Below are records; quote them exactly from the first line through the line that contains "left hip: (424, 628)".

** Opening Data extracts block **

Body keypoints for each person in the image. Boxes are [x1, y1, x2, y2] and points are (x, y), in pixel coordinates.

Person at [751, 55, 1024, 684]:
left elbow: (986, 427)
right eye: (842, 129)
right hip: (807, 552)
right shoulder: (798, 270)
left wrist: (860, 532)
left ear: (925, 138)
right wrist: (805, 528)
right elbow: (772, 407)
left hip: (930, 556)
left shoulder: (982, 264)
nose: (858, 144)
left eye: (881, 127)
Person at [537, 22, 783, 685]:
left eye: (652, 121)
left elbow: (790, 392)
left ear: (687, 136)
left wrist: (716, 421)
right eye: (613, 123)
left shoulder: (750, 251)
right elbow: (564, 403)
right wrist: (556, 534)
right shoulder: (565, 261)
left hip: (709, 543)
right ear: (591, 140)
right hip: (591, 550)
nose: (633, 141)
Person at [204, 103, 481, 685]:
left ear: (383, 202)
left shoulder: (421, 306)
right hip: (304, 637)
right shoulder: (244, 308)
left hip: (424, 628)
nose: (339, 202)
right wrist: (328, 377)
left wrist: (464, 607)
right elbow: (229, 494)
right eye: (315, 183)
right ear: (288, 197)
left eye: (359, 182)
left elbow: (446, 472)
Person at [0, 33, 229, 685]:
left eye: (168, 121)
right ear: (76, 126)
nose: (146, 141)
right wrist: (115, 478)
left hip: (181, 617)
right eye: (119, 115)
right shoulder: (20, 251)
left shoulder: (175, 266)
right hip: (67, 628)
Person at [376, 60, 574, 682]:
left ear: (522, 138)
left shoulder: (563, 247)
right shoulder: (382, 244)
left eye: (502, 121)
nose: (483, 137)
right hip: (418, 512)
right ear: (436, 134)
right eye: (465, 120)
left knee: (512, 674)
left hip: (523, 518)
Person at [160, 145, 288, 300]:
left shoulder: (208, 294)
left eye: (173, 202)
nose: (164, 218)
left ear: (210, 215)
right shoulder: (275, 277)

** Closing Data extracts block **

- [Task answer]
Body keypoints for each person in the image. Boxes are [x1, y1, x2, y2] and points are (x, y), in pixel coordinates.

Person at [751, 55, 1024, 684]:
left elbow: (986, 427)
right eye: (842, 129)
right hip: (807, 552)
right shoulder: (798, 270)
left wrist: (860, 532)
left ear: (925, 138)
right wrist: (805, 528)
right elbow: (772, 407)
left hip: (930, 556)
left shoulder: (982, 264)
nose: (858, 144)
left eye: (881, 127)
Person at [537, 22, 783, 685]:
left eye: (652, 121)
left elbow: (790, 392)
left ear: (687, 136)
left wrist: (716, 421)
right eye: (613, 123)
left shoulder: (750, 251)
right elbow: (564, 403)
right wrist: (556, 534)
right shoulder: (565, 261)
left hip: (709, 543)
right ear: (591, 140)
right hip: (591, 550)
nose: (633, 141)
Person at [204, 103, 481, 685]:
left ear: (383, 202)
left shoulder: (421, 306)
right hip: (304, 637)
right shoulder: (244, 308)
left hip: (424, 628)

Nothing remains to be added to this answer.